C’est sous le signe de la jeunesse que le Trio Fibonacci nous a conviés à son lancement de saison à la Salle Bourgie ce dimanche. Vingt ans, c’est la fougue, la passion, l’insouciance… et pour fêter ses vingt ans, le trio a choisi des pièces de jeunesse de Beethoven, Debussy, Gilbert et Brahms. Retour sur ce lancement dominical.
Le Trio op 1 no 1 de Beethoven est la première œuvre publiée par le compositeur. En 1795, Beethoven poursuit des études auprès de Haydn, mais également Johann Schenk et Antonio Salieri. Au fil des quatre mouvements, les musiciens du trio Fibonacci nous donnent un bel aperçu de la fougue et du caractère du jeune Beethoven qui n’hésite pas à s’éloigner des carcans classiques pour affirmer un jeu pianistique virtuose. Quelque peu déséquilibrée dans l’écriture, accordant un rôle prépondérant au piano et une moindre place aux cordes, cette œuvre reste une preuve irréfutable que le jeune compositeur appartient à la génération du Sturm und Drang.
Le Trio en sol majeur de Debussy est une œuvre assez méconnue, retrouvée seulement en 1982. Du haut de ses 18 ans, le jeune Debussy compose sa première œuvre de chambre alors qu’il est au service de la mécène Nadejda von Meck à Florence. Si l’œuvre en quatre mouvements est résolument tournée vers le romantisme, on reconnaît néanmoins dans le jeu du piano ces touches aquatiques impressionnistes qui marqueront la future esthétique de Debussy. L’écriture est équilibrée, aérée et aérienne, exécutée avec une grande maîtrise et une synchronie quasi-parfaite par les trois musiciens, et s’achève dans un quatrième mouvement d’une rare beauté, lancé « appassionatissimo » par le trio qui révèle ainsi l’ardeur d’un thème à la fois impétueux, nostalgique, lumineux et délicat.
Plus près de nous, la pièce du compositeur Nicolas Gilbert, L’instant d’avant, est une réflexion sur le temps et sa perception par l’auditeur. Le compositeur en résidence à l’Orchestre symphonique de Laval et professeur au Conservatoire de musique de Montréal a souhaité nous faire rajeunir de quelques minutes dans cette pièce qui se voulait, selon lui, une expérience où la succession d’événements qui forme le temps ressenti se déroule à rebours. Composée en 2004 pour le trio Fibonacci, cette pièce est marquée par des contrastes d’énergie et de dynamique, entre notes répétées, accords ouverts et unissons scandés avec véhémence. Le trio renoue avec ses racines contemporaines en menant cette pièce avec éclat et précision.
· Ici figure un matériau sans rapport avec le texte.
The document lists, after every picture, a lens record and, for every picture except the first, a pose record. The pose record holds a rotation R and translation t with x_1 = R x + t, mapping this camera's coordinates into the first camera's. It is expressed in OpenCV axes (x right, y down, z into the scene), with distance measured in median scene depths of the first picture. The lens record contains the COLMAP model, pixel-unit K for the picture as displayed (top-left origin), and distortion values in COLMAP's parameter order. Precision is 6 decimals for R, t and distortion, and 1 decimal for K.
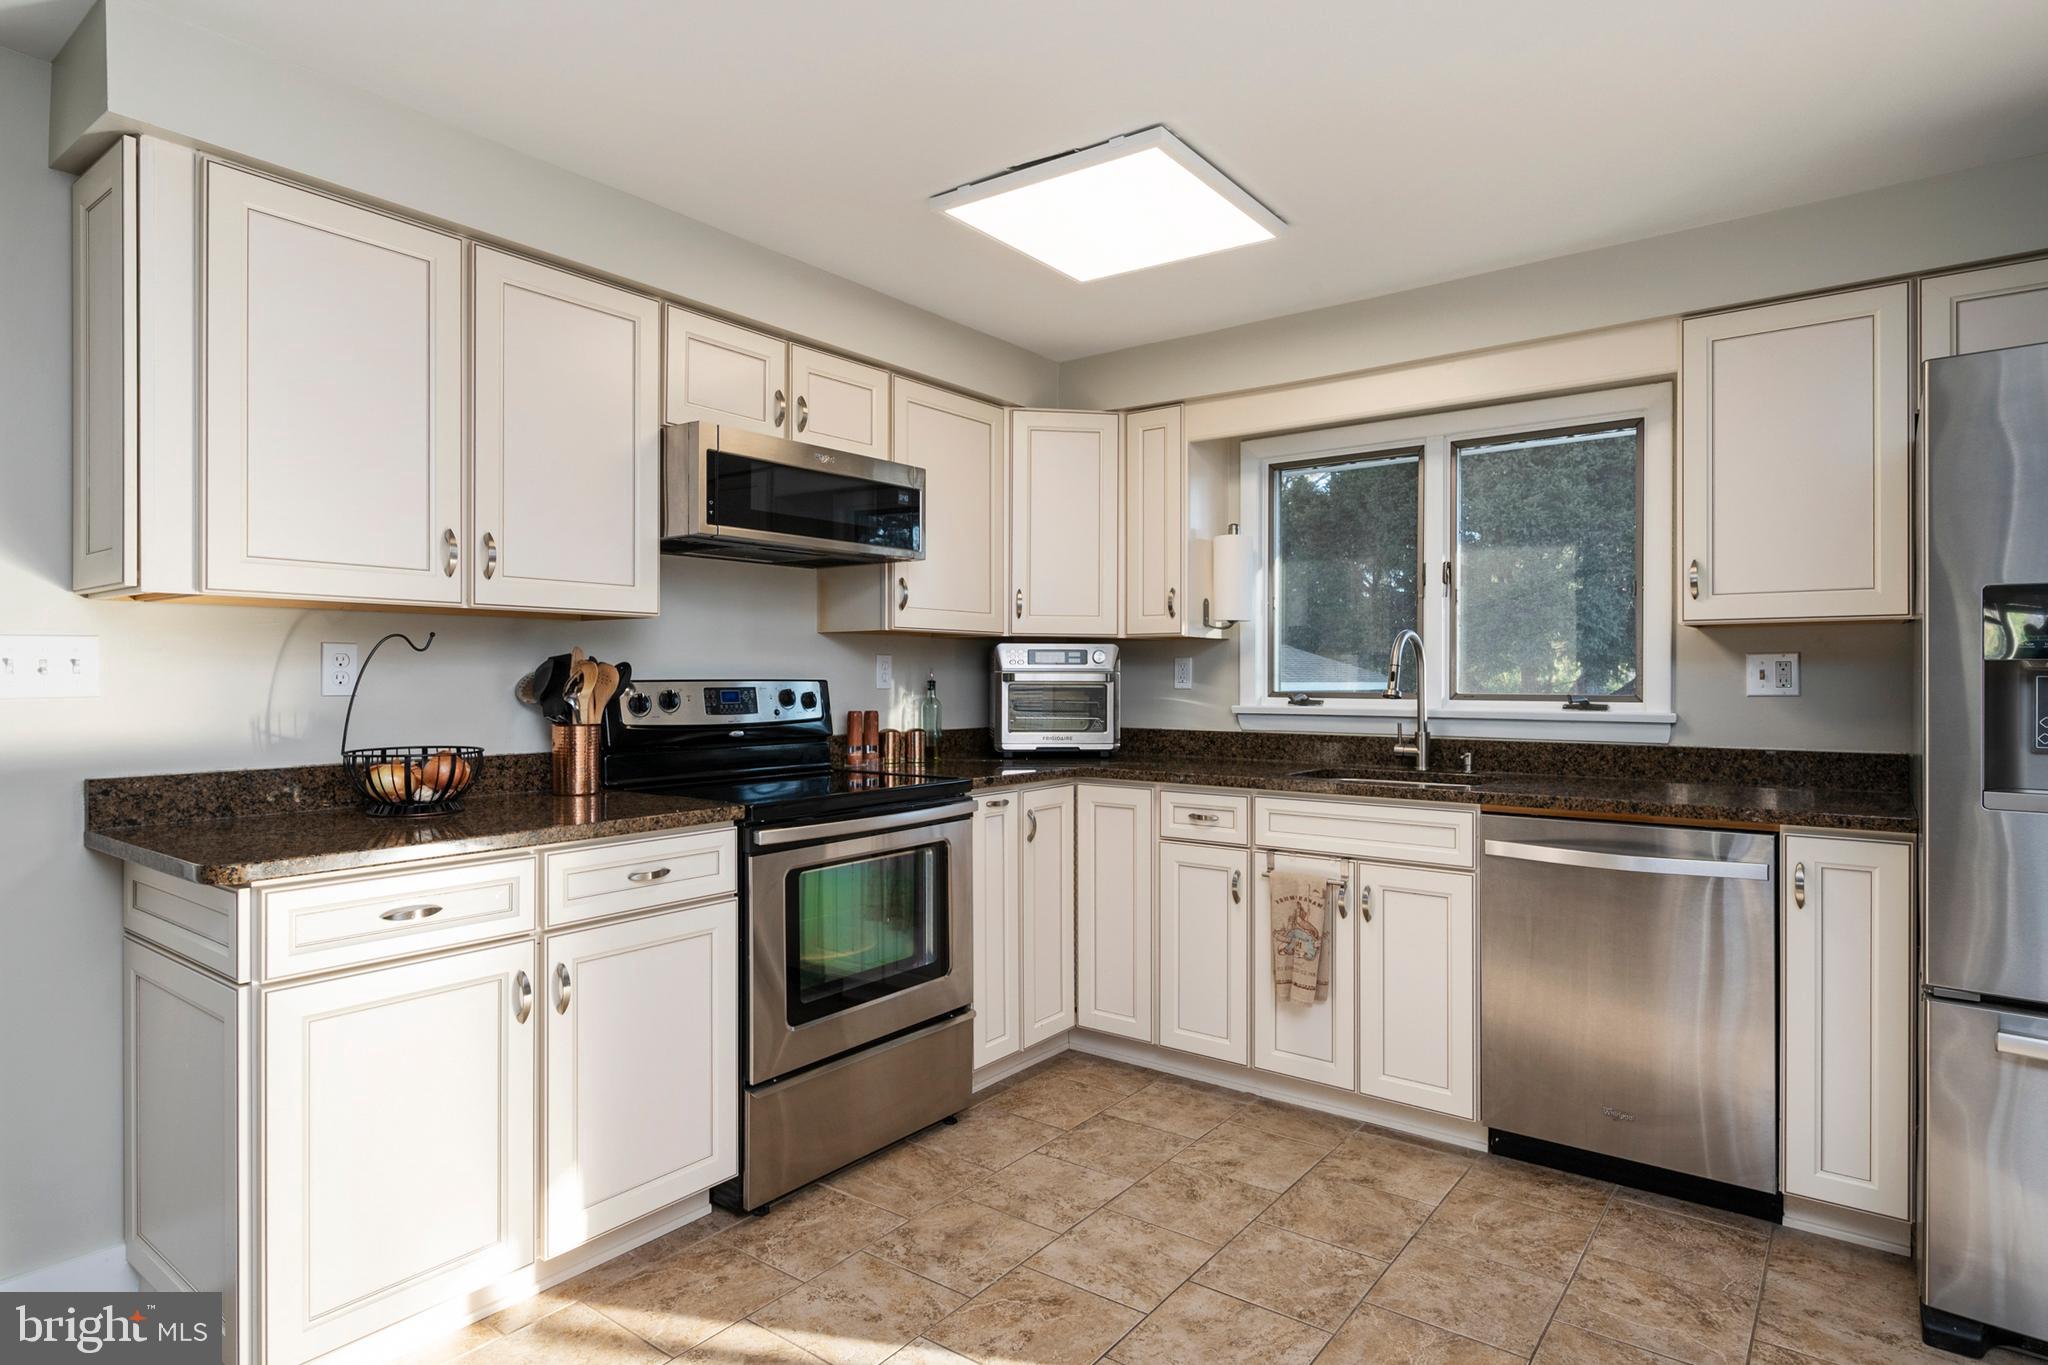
lens RADIAL K [[1093.0, 0, 1023.7], [0, 1093.0, 687.3], [0, 0, 1]] dist [-0.020796, 0.000426]
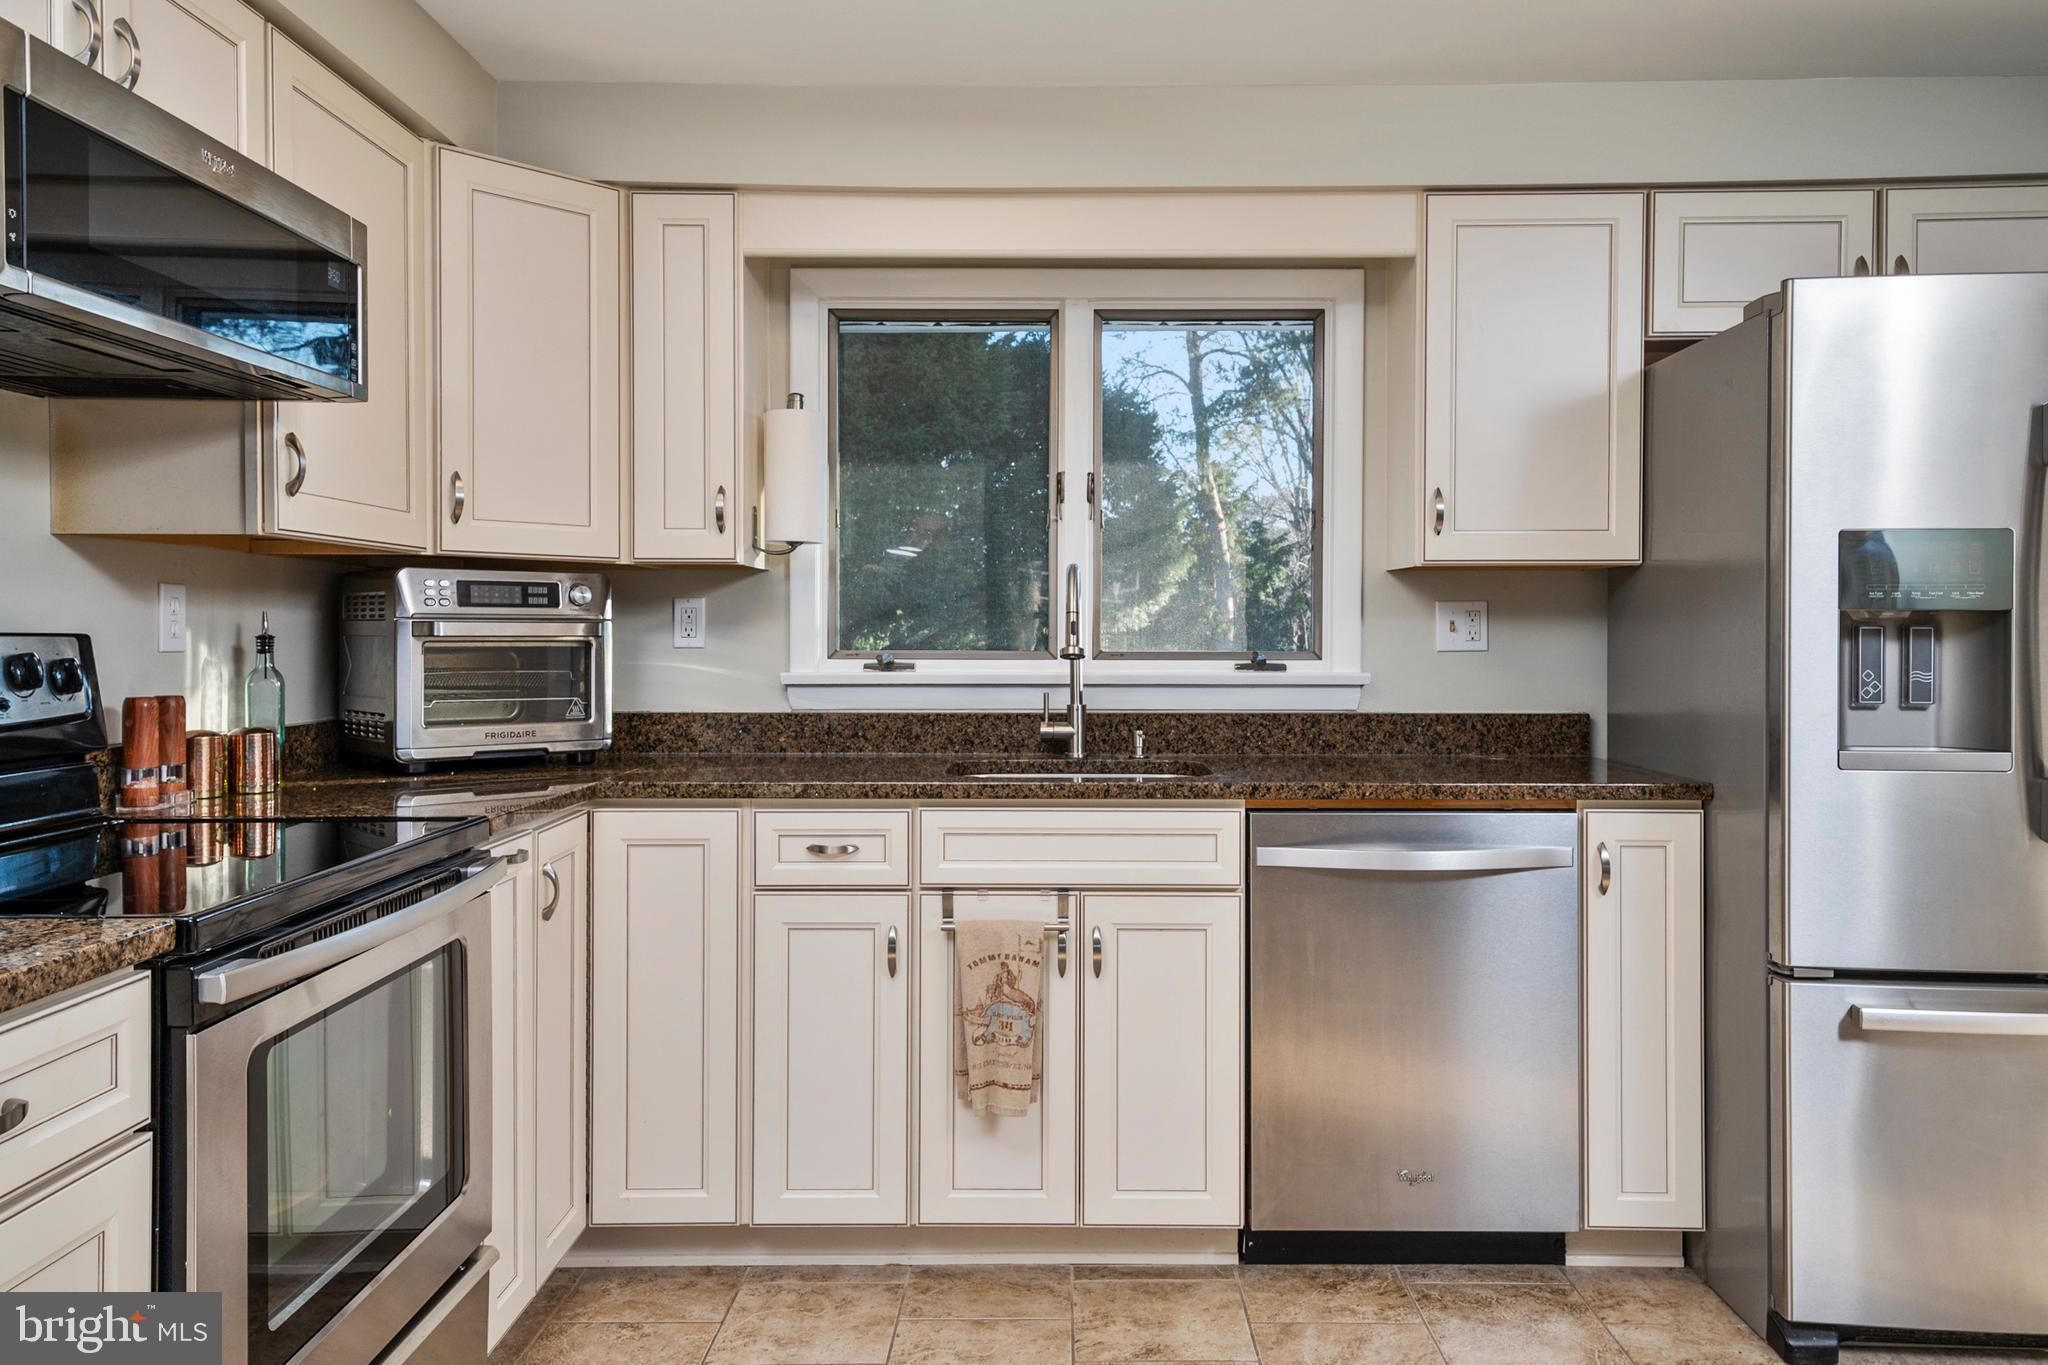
lens RADIAL K [[1489.2, 0, 1052.3], [0, 1489.2, 652.6], [0, 0, 1]] dist [0.019776, 0.007874]
pose [[0.788673, -0.009412, 0.614741, -0.270676], [0.005223, 0.999949, 0.008610, -0.002237], [-0.614791, -0.003580, 0.788682, 0.238771]]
Le concert s’est achevé sur le Trio op 8 en si majeur de Brahms, œuvre datant de 1854 du compositeur alors âgé de 21 ans. La pièce a été remaniée en 1890, à la fin de la vie de Brahms, ce qui lui confère un caractère singulier. Elle est singulière à plusieurs égards, puisqu’elle a marqué la première rencontre entre Julie-Anne Derome, Gabriel Prynn et le nouveau pianiste du trio, Steven Massicotte, qui entame sa deuxième saison au sein du trio. Tout au long de ce généreux concert, les musiciens ont fait preuve d’une grande écoute, d’une étonnante synchronie et d’une implication substantielle pour nous donner à entendre et à comprendre les gestes que ces quatre jeunes musiciens ont posé à l’aube de leur carrière.